**YOUR ASSIGNMENT**
Go through the data and say how many lines include the string "there"; return only the figure.

Records from a collection
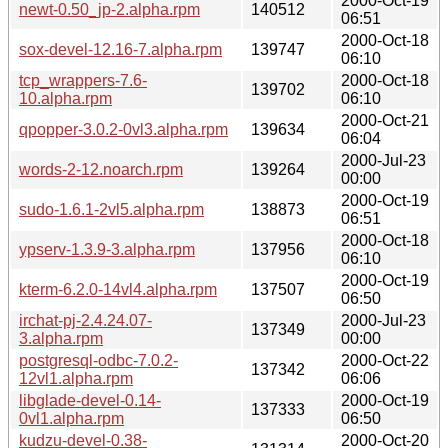
2000-Oct-19
newt-0.50_jp-2.alpha.rpm
140512
06:51
2000-Oct-18
sox-devel-12.16-7.alpha.rpm
139747
06:10
tcp_wrappers-7.6-
2000-Oct-18
139702
10.alpha.rpm
06:10
2000-Oct-21
qpopper-3.0.2-0vl3.alpha.rpm
139634
06:04
2000-Jul-23
words-2-12.noarch.rpm
139264
00:00
2000-Oct-19
sudo-1.6.1-2vl5.alpha.rpm
138873
06:51
2000-Oct-18
ypserv-1.3.9-3.alpha.rpm
137956
06:10
2000-Oct-19
kterm-6.2.0-14vl4.alpha.rpm
137507
06:50
irchat-pj-2.4.24.07-
2000-Jul-23
137349
3.alpha.rpm
00:00
postgresql-odbc-7.0.2-
2000-Oct-22
137342
12vl1.alpha.rpm
06:06
libglade-devel-0.14-
2000-Oct-19
137333
0vl1.alpha.rpm
06:50
kudzu-devel-0.38-
2000-Oct-20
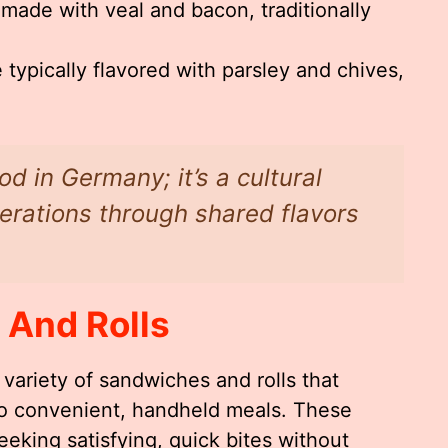
made with veal and bacon, traditionally
typically flavored with parsley and chives,
od in Germany; it’s a cultural
rations through shared flavors
 And Rolls
variety of sandwiches and rolls that
nto convenient, handheld meals. These
eeking satisfying, quick bites without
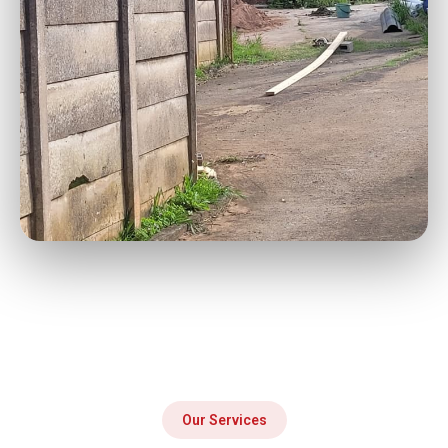
Our Services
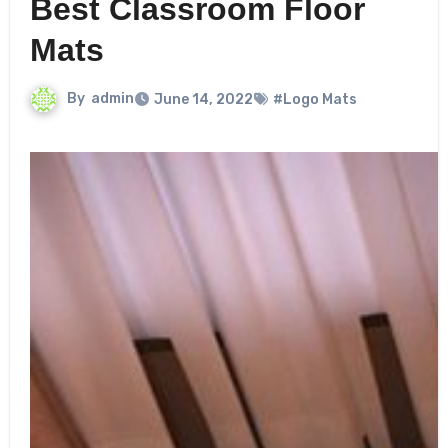
Best Classroom Floor
Mats
By
admin
June 14, 2022
#Logo Mats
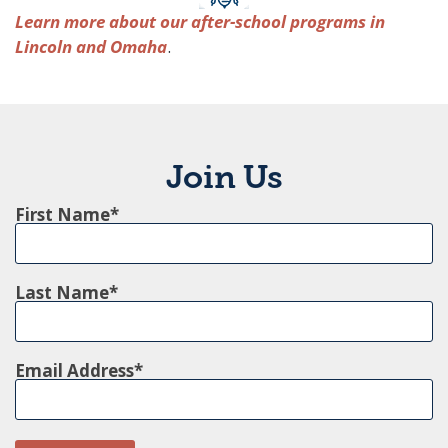
Learn more about our after-school programs in
Lincoln and Omaha
.
Join Us
First Name
Last Name
Email Address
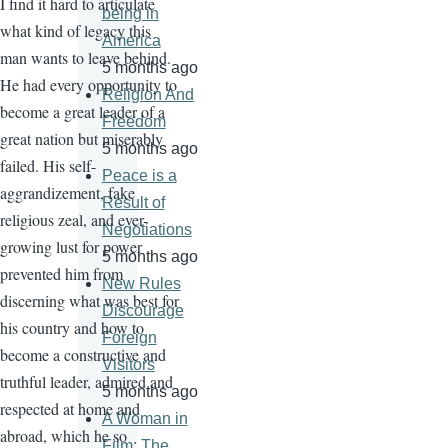
I find it hard to articulate
being in
what kind of legacy this
America
man wants to leave behind.
5 months ago
He had every opportunity to
Religion And
become a great leader of a
Freedom
great nation but miserably
5 months ago
failed. His self-
Peace is a
aggrandizement, fake
Result of
religious zeal, and ever-
Negotiations
growing lust for power
5 months ago
prevented him from
New Rules
discerning what was best for
Discourage
his country and how to
Foreign
become a constructive and
Visitors
truthful leader, admired and
5 months ago
respected at home and
A Woman in
abroad, which he so
Film: The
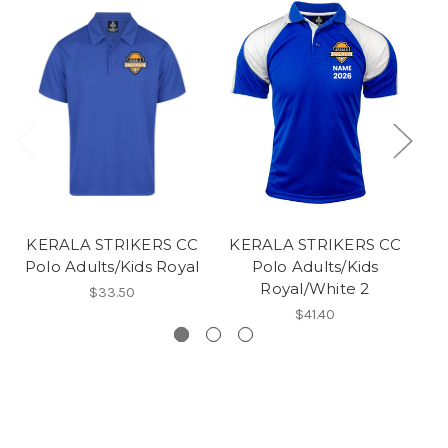
KERALA STRIKERS CC
KERALA STRIKERS CC
K
Polo Adults/Kids Royal
Polo Adults/Kids
Royal/White 2
$33.50
$41.40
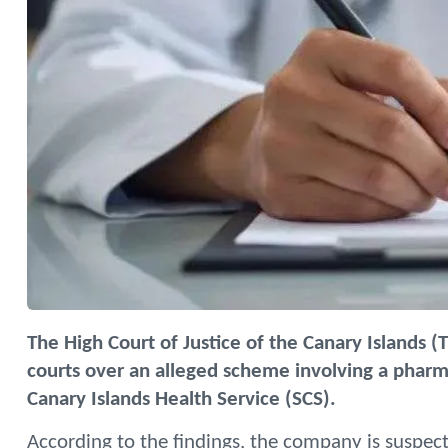
The High Court of Justice of the Canary Islands (
courts over an alleged scheme involving a phar
Canary Islands Health Service (SCS).
According to the findings, the company is suspec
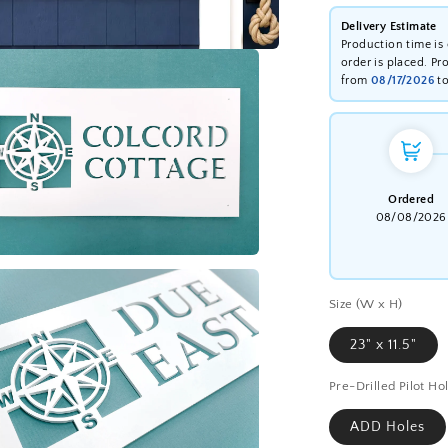
Delivery Estimate
Production time is
order is placed. Pr
from
08/17/2026
t
Ordered
08/08/2026
a
Size (W x H)
l
23" x 11.5"
Pre-Drilled Pilot Ho
ADD Holes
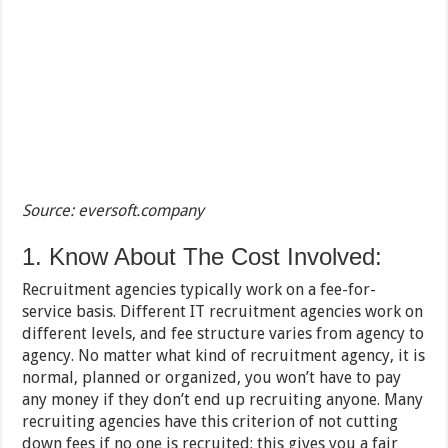
Source: eversoft.company
1. Know About The Cost Involved:
Recruitment agencies typically work on a fee-for-
service basis. Different IT recruitment agencies work on
different levels, and fee structure varies from agency to
agency. No matter what kind of recruitment agency, it is
normal, planned or organized, you won’t have to pay
any money if they don’t end up recruiting anyone. Many
recruiting agencies have this criterion of not cutting
down fees if no one is recruited; this gives you a fair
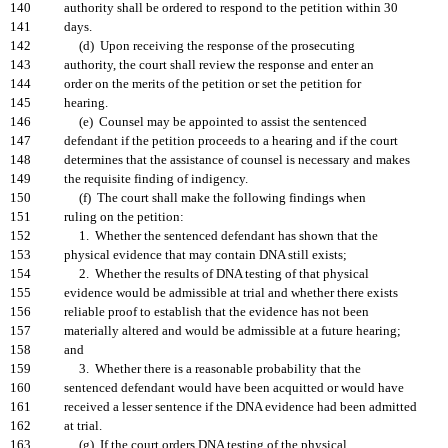
140
authority shall be ordered to respond to the petition within 30
141
days.
142
(d) Upon receiving the response of the prosecuting
143
authority, the court shall review the response and enter an
144
order on the merits of the petition or set the petition for
145
hearing.
146
(e) Counsel may be appointed to assist the sentenced
147
defendant if the petition proceeds to a hearing and if the court
148
determines that the assistance of counsel is necessary and makes
149
the requisite finding of indigency.
150
(f) The court shall make the following findings when
151
ruling on the petition:
152
1. Whether the sentenced defendant has shown that the
153
physical evidence that may contain DNA still exists;
154
2. Whether the results of DNA testing of that physical
155
evidence would be admissible at trial and whether there exists
156
reliable proof to establish that the evidence has not been
157
materially altered and would be admissible at a future hearing;
158
and
159
3. Whether there is a reasonable probability that the
160
sentenced defendant would have been acquitted or would have
161
received a lesser sentence if the DNA evidence had been admitted
162
at trial.
163
(g) If the court orders DNA testing of the physical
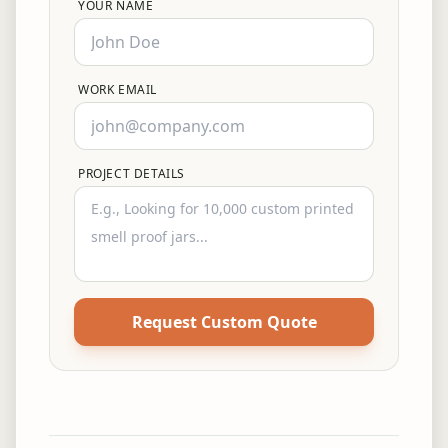
YOUR NAME
WORK EMAIL
PROJECT DETAILS
Request Custom Quote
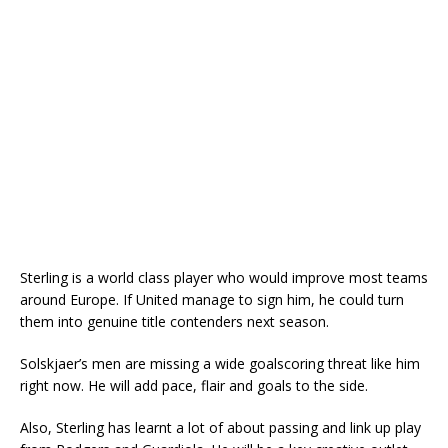
Sterling is a world class player who would improve most teams
around Europe. If United manage to sign him, he could turn
them into genuine title contenders next season.
Solskjaer’s men are missing a wide goalscoring threat like him
right now. He will add pace, flair and goals to the side.
Also, Sterling has learnt a lot of about passing and link up play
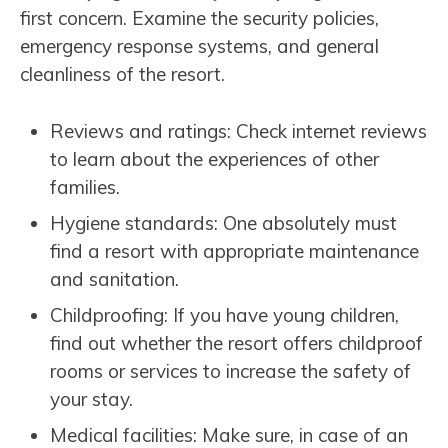
first concern. Examine the security policies,
emergency response systems, and general
cleanliness of the resort.
Reviews and ratings: Check internet reviews
to learn about the experiences of other
families.
Hygiene standards: One absolutely must
find a resort with appropriate maintenance
and sanitation.
Childproofing: If you have young children,
find out whether the resort offers childproof
rooms or services to increase the safety of
your stay.
Medical facilities: Make sure, in case of an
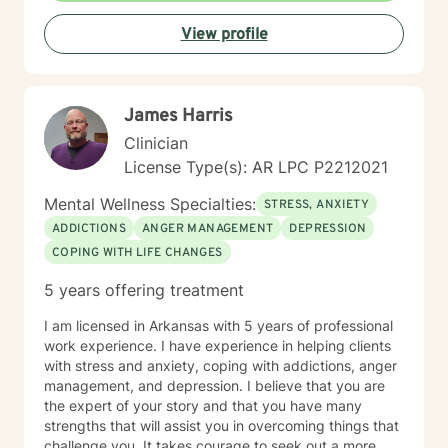
View profile
James Harris
Clinician
License Type(s): AR LPC P2212021
Mental Wellness Specialties:
STRESS, ANXIETY
ADDICTIONS
ANGER MANAGEMENT
DEPRESSION
COPING WITH LIFE CHANGES
5 years offering treatment
I am licensed in Arkansas with 5 years of professional
work experience. I have experience in helping clients
with stress and anxiety, coping with addictions, anger
management, and depression. I believe that you are
the expert of your story and that you have many
strengths that will assist you in overcoming things that
challenge you. It takes courage to seek out a more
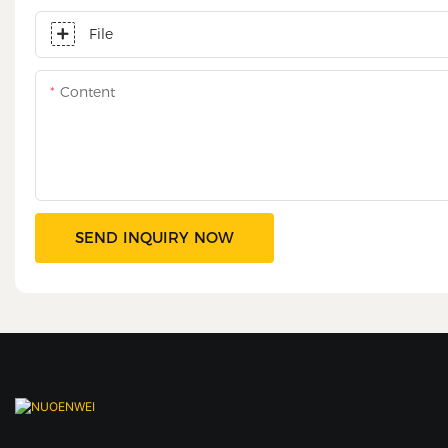
File
Content
SEND INQUIRY NOW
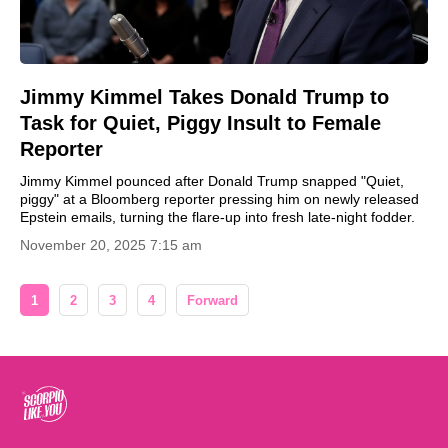
Jimmy Kimmel Takes Donald Trump to
Task for Quiet, Piggy Insult to Female
Reporter
Jimmy Kimmel pounced after Donald Trump snapped "Quiet,
piggy" at a Bloomberg reporter pressing him on newly released
Epstein emails, turning the flare-up into fresh late-night fodder.
November 20, 2025 7:15 am
1
2
3
4
Forward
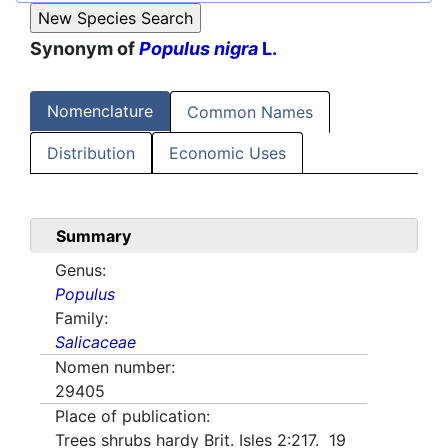
Synonym of
Populus nigra
L.
Nomenclature
Common Names
Distribution
Economic Uses
Summary
Genus:
Populus
Family:
Salicaceae
Nomen number:
29405
Place of publication:
Trees shrubs hardy Brit. Isles 2:217. 19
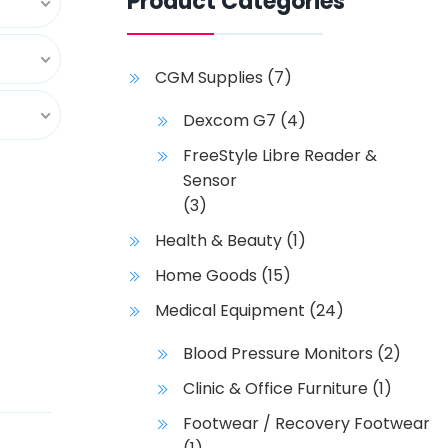
Product Categories
CGM Supplies
(7)
Dexcom G7
(4)
FreeStyle Libre Reader &
Sensor
(3)
Health & Beauty
(1)
Home Goods
(15)
Medical Equipment
(24)
Blood Pressure Monitors
(2)
Clinic & Office Furniture
(1)
Footwear / Recovery Footwear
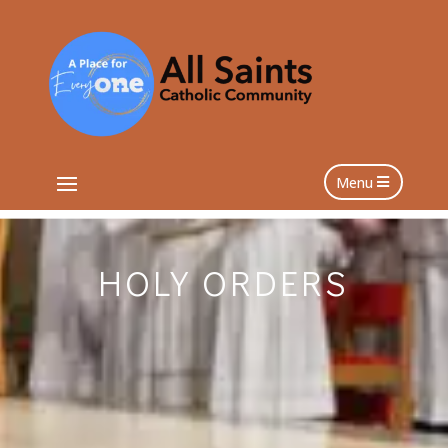
Menu
HOLY ORDERS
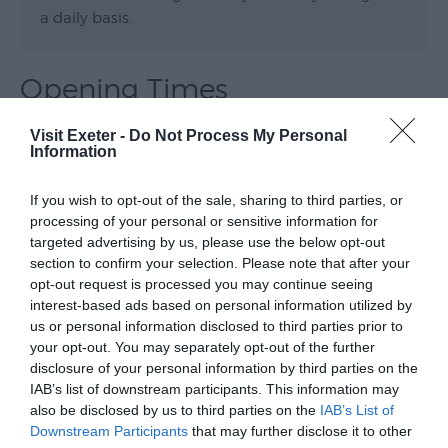
a daily basis.
Opening Times
Visit Exeter -
Do Not Process My Personal
Exeter Canal Cruise
Information
21 Sept 2026
If you wish to opt-out of the sale, sharing to third parties, or
Monday
11:00
- 13:30
processing of your personal or sensitive information for
targeted advertising by us, please use the below opt-out
14:00
- 16:30
section to confirm your selection. Please note that after your
opt-out request is processed you may continue seeing
interest-based ads based on personal information utilized by
Exeter Canal Cruise
us or personal information disclosed to third parties prior to
5 Oct 2026
your opt-out. You may separately opt-out of the further
disclosure of your personal information by third parties on the
Monday
11:00
- 13:30
IAB’s list of downstream participants. This information may
also be disclosed by us to third parties on the
IAB’s List of
14:00
- 16:30
Downstream Participants
that may further disclose it to other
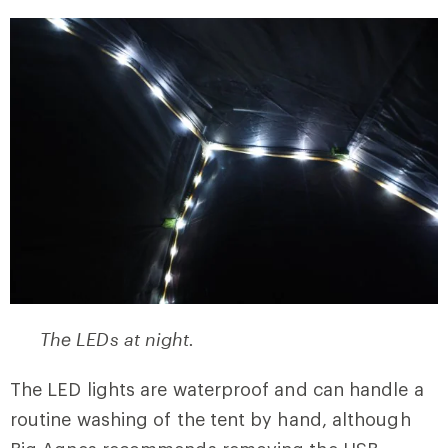
The LEDs at night.
The LED lights are waterproof and can handle a
routine washing of the tent by hand, although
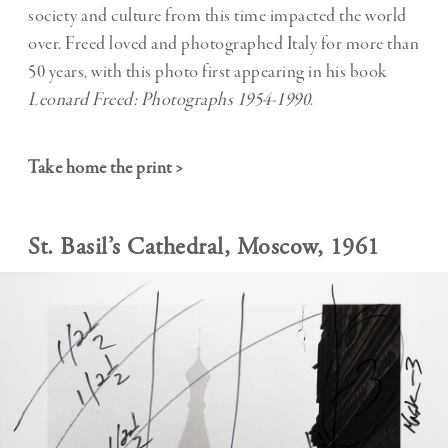
society and culture from this time impacted the world
over. Freed loved and photographed Italy for more than
50 years, with this photo first appearing in his book
Leonard Freed: Photographs 1954-1990
.
Take home the print >
St. Basil’s Cathedral, Moscow, 1961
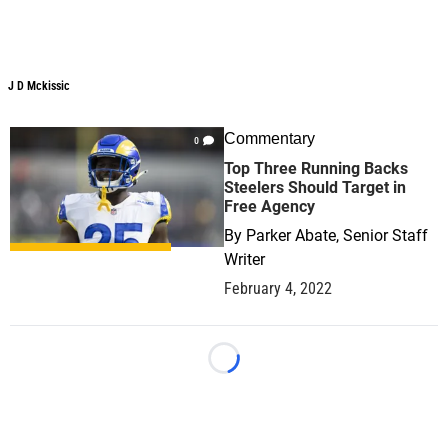
J D Mckissic
J D Mckissic
Commentary
0
Top Three Running Backs
Steelers Should Target in
Free Agency
By
Parker Abate, Senior Staff
Writer
February 4, 2022
Loading...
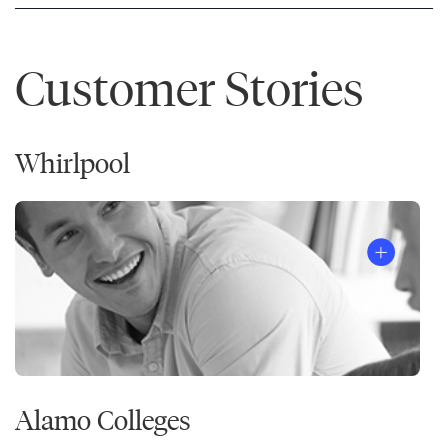
Customer Stories
Whirlpool
Alamo Colleges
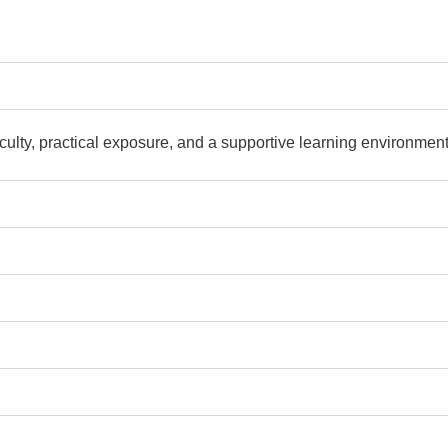
culty, practical exposure, and a supportive learning environment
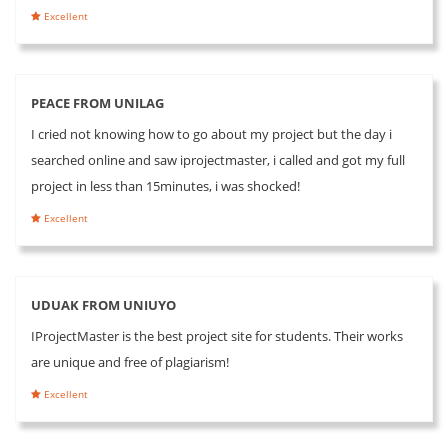
Excellent
PEACE FROM UNILAG
I cried not knowing how to go about my project but the day i
searched online and saw iprojectmaster, i called and got my full
project in less than 15minutes, i was shocked!
Excellent
UDUAK FROM UNIUYO
IProjectMaster is the best project site for students. Their works
are unique and free of plagiarism!
Excellent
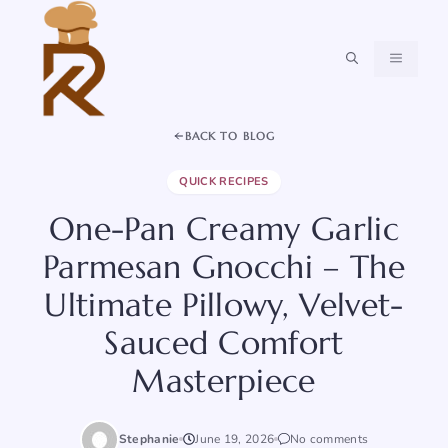
Skip
to
content
MENU
BACK TO BLOG
QUICK RECIPES
One-Pan Creamy Garlic
Parmesan Gnocchi – The
Ultimate Pillowy, Velvet-
Sauced Comfort
Masterpiece
Stephanie
June 19, 2026
No comments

**COMPLETED EXERCISE**
2